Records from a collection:
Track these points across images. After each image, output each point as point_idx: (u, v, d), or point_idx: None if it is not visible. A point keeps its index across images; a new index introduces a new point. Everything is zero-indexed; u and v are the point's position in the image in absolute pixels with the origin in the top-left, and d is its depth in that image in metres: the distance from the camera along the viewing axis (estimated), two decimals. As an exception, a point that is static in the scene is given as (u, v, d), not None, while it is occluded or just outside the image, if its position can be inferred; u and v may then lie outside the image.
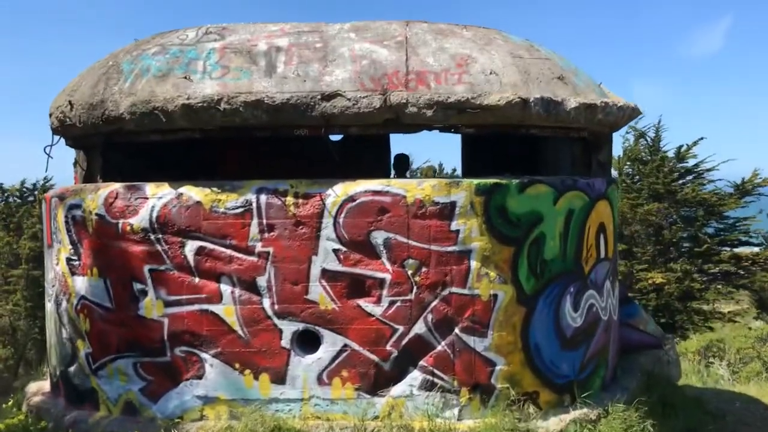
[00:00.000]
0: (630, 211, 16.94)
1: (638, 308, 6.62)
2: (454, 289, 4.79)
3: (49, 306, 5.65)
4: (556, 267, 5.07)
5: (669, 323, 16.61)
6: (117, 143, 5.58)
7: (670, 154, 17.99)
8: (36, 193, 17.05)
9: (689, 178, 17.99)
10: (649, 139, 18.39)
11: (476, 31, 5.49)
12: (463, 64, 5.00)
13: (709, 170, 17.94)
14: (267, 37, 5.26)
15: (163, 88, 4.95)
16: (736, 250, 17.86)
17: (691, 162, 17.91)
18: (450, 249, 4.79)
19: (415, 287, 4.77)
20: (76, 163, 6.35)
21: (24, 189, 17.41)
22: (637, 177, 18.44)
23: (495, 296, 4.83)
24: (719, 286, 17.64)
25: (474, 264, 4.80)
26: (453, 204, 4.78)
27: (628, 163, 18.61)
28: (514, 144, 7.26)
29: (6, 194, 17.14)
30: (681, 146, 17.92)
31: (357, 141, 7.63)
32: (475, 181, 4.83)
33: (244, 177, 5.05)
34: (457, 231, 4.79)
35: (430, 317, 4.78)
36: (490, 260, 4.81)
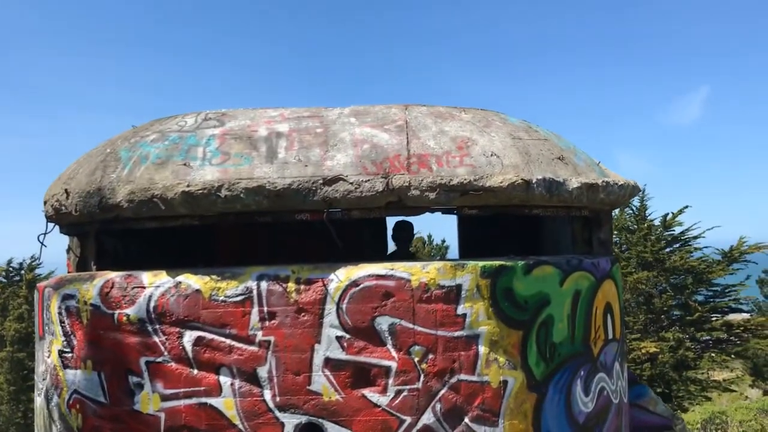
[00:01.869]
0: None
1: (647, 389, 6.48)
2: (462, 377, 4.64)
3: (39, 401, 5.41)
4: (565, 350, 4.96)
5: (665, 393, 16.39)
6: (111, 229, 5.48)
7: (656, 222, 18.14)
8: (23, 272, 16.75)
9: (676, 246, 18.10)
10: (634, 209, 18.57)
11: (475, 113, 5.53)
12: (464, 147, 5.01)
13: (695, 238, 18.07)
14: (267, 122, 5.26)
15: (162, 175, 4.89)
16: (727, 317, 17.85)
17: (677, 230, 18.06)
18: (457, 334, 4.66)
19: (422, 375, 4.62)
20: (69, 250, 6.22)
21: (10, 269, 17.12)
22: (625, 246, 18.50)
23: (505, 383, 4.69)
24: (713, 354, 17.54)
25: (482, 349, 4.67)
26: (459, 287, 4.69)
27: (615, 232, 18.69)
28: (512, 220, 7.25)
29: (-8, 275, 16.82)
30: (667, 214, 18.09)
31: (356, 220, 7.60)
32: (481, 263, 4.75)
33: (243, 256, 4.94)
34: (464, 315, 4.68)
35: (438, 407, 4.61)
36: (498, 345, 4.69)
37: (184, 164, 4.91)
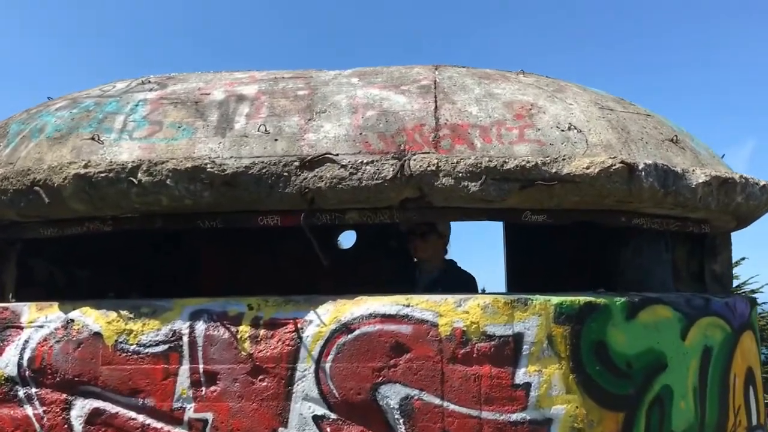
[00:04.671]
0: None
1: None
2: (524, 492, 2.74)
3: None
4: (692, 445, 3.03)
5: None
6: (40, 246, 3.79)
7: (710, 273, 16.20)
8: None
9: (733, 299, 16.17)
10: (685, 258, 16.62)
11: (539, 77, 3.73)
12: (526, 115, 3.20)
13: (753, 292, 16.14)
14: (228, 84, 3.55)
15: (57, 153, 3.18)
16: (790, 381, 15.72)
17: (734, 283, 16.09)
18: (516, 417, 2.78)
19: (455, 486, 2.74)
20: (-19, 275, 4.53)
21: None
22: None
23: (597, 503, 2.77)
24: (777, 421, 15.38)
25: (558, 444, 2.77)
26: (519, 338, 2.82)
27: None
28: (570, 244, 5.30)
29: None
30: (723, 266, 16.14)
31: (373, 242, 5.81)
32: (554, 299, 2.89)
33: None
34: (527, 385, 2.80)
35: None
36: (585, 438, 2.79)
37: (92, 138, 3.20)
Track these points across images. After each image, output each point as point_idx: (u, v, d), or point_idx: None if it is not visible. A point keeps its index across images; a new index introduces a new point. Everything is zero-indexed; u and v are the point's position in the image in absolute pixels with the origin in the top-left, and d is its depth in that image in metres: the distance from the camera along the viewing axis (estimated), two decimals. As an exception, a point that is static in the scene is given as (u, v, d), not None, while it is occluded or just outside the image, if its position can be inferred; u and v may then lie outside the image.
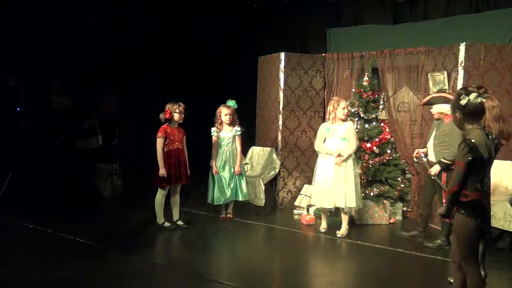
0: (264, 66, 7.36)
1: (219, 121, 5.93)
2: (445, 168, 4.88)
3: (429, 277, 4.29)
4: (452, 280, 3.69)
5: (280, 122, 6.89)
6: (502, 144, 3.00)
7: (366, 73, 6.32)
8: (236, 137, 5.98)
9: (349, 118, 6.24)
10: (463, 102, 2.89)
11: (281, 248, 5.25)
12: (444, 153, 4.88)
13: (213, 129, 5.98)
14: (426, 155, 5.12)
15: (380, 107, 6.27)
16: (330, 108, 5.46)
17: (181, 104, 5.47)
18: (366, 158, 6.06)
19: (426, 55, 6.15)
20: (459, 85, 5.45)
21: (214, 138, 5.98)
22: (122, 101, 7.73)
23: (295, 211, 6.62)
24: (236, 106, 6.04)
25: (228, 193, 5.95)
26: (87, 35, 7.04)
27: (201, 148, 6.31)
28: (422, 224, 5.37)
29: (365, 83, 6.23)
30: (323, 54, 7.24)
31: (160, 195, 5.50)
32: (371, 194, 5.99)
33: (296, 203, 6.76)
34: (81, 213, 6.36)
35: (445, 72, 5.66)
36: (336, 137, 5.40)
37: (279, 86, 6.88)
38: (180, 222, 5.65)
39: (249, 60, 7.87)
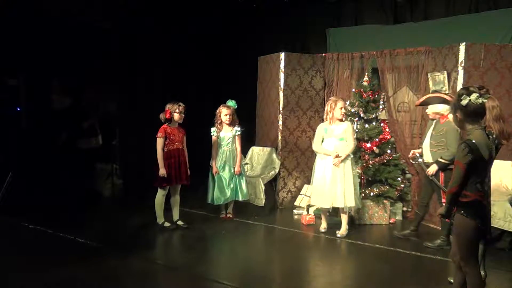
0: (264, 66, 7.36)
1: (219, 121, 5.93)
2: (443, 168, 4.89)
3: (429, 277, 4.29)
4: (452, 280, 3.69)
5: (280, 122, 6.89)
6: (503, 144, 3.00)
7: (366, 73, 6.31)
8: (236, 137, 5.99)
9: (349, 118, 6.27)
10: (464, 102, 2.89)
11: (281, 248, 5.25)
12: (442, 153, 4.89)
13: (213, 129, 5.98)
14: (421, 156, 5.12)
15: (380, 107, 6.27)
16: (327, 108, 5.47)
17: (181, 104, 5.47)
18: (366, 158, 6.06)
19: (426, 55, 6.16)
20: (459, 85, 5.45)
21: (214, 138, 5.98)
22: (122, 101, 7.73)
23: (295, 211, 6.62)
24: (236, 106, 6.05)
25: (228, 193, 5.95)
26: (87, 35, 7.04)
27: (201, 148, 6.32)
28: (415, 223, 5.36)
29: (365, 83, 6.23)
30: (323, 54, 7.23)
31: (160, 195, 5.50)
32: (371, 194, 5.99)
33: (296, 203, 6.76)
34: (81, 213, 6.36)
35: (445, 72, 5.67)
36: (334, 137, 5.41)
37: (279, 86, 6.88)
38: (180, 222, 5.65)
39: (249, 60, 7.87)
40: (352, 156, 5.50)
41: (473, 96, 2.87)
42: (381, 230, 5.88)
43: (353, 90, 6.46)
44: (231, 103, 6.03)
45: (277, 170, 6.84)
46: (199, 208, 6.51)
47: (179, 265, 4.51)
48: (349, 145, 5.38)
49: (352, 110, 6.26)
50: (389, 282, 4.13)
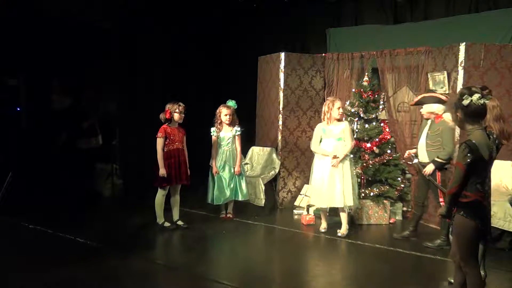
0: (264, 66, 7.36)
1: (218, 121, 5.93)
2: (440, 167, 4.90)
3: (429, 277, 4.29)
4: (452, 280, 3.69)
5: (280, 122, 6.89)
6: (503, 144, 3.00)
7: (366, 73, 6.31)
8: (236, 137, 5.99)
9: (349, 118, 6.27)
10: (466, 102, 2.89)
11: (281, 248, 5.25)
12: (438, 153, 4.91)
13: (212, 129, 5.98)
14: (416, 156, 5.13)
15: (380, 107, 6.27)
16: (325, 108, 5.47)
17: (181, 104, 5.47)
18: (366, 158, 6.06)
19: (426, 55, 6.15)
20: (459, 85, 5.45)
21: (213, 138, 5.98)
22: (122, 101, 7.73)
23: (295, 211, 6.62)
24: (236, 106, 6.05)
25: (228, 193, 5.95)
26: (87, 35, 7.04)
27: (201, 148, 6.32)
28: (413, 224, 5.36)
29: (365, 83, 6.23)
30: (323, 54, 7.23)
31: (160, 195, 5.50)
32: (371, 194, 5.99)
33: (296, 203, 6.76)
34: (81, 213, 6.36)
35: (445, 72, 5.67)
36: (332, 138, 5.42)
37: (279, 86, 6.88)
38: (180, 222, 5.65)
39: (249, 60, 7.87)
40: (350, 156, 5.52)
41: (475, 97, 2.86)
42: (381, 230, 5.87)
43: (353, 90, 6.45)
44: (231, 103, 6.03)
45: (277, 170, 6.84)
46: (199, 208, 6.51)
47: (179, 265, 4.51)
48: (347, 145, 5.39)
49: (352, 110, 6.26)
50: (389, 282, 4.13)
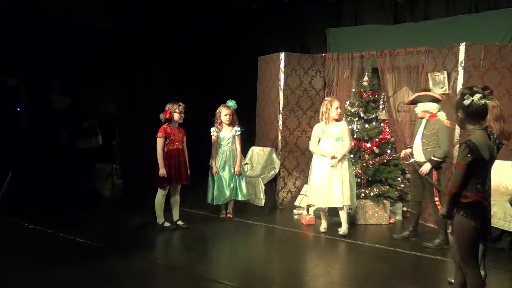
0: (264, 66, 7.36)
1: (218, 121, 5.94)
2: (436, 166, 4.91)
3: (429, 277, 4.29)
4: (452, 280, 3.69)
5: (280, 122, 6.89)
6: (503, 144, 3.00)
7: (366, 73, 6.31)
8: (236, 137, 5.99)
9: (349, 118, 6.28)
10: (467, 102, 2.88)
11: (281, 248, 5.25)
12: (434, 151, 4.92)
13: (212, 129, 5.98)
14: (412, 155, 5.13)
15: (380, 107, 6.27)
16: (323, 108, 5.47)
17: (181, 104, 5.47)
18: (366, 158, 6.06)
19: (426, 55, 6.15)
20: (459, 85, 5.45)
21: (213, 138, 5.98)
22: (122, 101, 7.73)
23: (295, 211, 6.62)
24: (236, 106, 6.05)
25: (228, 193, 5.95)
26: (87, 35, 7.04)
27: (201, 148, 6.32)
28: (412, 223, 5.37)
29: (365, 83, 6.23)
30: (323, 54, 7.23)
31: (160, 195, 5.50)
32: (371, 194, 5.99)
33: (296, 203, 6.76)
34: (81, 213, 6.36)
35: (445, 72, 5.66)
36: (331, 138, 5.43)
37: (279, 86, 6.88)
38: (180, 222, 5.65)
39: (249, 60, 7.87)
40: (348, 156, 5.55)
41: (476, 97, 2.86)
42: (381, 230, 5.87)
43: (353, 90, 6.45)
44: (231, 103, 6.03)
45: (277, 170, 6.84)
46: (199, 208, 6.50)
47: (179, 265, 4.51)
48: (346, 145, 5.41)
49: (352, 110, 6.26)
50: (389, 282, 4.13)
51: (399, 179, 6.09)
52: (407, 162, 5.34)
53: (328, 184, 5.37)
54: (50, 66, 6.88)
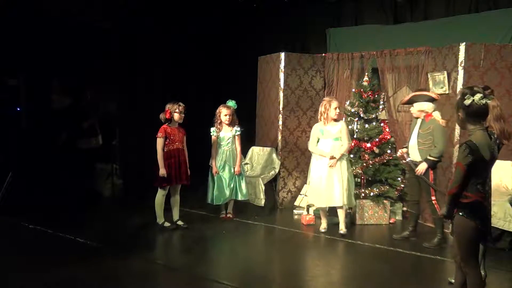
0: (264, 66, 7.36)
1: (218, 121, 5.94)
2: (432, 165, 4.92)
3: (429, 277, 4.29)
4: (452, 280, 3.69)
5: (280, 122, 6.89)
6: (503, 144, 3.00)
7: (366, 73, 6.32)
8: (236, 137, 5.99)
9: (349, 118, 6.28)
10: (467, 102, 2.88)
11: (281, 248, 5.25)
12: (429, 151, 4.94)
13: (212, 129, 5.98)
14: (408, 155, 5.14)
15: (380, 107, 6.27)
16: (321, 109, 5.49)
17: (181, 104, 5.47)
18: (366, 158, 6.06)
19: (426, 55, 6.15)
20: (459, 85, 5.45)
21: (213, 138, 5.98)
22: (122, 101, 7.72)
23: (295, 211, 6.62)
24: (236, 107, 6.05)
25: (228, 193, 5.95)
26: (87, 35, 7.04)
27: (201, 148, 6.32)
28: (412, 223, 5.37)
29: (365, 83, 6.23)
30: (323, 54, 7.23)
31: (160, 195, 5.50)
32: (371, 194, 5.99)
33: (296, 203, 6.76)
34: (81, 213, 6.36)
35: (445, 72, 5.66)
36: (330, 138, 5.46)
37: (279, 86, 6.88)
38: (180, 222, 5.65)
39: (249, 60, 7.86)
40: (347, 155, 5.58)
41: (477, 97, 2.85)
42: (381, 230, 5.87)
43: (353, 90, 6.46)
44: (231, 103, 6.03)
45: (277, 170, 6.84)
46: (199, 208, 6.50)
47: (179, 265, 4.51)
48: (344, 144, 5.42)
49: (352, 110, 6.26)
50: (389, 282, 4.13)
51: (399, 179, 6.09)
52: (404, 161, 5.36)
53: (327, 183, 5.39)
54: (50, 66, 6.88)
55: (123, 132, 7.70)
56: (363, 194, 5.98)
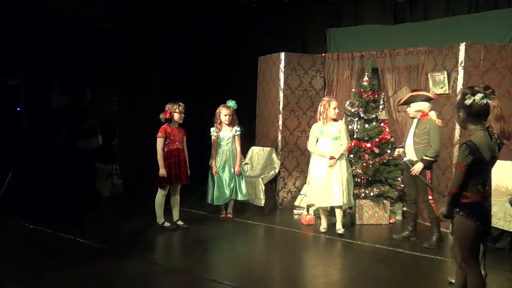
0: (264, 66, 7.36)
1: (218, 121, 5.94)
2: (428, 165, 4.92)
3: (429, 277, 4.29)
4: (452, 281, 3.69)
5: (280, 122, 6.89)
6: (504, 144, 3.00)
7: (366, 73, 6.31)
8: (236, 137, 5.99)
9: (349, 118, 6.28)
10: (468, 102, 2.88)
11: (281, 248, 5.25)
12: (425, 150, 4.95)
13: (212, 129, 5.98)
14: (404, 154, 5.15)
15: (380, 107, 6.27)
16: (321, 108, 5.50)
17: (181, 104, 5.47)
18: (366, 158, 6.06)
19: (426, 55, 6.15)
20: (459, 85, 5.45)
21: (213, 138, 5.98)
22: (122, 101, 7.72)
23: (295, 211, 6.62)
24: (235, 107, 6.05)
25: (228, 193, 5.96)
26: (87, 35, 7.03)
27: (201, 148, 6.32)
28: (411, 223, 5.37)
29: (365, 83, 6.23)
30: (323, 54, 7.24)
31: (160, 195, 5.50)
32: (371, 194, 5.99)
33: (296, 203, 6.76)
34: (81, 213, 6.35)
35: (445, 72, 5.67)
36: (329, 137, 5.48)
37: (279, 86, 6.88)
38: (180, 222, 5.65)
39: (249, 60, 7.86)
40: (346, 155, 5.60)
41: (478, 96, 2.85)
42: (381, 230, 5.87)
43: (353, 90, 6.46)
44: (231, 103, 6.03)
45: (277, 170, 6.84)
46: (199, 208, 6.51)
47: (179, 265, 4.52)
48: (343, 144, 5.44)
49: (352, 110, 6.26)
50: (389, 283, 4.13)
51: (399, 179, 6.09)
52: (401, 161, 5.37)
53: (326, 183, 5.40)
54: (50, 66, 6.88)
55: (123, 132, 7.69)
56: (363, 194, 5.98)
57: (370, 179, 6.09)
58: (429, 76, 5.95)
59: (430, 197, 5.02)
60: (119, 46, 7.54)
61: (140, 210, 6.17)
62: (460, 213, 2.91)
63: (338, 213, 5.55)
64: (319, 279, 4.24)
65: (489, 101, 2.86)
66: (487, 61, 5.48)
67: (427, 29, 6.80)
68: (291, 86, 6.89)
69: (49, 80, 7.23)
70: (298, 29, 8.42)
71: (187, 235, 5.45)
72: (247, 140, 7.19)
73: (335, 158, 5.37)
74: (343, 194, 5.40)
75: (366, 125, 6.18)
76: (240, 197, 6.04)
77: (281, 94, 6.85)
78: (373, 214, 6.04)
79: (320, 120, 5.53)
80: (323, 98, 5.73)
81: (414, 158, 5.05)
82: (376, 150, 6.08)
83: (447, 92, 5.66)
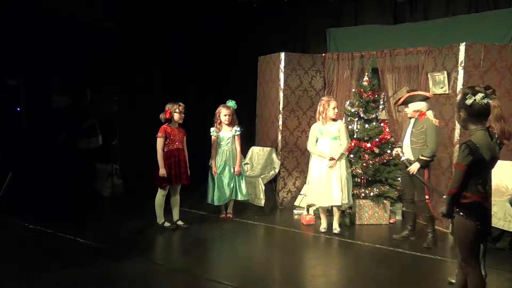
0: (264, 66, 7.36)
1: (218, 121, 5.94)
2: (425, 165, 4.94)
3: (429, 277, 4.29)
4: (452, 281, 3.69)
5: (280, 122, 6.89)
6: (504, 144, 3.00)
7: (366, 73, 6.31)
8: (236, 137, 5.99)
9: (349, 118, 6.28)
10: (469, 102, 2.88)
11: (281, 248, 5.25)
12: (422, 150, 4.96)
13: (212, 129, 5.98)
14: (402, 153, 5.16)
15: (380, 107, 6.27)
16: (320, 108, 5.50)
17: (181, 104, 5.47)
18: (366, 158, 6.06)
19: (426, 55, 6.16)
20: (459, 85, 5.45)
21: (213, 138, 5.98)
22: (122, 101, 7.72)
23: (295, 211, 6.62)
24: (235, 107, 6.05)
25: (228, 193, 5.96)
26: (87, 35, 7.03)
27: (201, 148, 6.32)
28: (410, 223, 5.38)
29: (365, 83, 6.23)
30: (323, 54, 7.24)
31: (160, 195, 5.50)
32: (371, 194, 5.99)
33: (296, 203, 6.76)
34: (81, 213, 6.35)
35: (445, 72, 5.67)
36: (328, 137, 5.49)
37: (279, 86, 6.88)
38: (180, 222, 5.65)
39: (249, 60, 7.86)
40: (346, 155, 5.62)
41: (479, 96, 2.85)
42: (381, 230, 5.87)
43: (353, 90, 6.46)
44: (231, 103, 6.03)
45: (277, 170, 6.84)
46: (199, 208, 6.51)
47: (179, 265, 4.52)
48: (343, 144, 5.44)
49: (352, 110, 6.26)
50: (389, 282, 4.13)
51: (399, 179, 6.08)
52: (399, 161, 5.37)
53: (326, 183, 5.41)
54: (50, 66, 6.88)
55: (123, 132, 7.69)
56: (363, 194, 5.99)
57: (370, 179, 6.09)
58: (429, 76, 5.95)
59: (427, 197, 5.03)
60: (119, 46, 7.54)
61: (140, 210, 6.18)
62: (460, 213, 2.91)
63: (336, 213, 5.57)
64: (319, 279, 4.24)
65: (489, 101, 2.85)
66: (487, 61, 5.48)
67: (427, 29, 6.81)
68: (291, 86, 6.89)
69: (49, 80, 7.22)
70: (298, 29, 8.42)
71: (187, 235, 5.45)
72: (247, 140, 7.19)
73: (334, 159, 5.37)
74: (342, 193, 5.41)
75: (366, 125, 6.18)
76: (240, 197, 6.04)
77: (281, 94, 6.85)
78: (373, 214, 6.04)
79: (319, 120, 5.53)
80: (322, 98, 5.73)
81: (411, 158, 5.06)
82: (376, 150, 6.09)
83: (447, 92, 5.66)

**Work instruction:** A word-for-word copy of the lines above from the one with "0: (630, 211, 16.94)" through the one with "24: (719, 286, 17.64)", inclusive, is the only output wanted.

**Answer:**
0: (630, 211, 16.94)
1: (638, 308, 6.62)
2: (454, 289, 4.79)
3: (49, 306, 5.65)
4: (556, 267, 5.07)
5: (669, 323, 16.61)
6: (117, 143, 5.58)
7: (670, 154, 17.99)
8: (36, 193, 17.05)
9: (689, 178, 17.99)
10: (649, 139, 18.39)
11: (476, 31, 5.49)
12: (463, 64, 5.00)
13: (709, 170, 17.94)
14: (267, 37, 5.26)
15: (163, 88, 4.95)
16: (736, 250, 17.86)
17: (691, 162, 17.91)
18: (450, 249, 4.79)
19: (415, 287, 4.77)
20: (76, 163, 6.35)
21: (24, 189, 17.41)
22: (637, 177, 18.44)
23: (495, 296, 4.83)
24: (719, 286, 17.64)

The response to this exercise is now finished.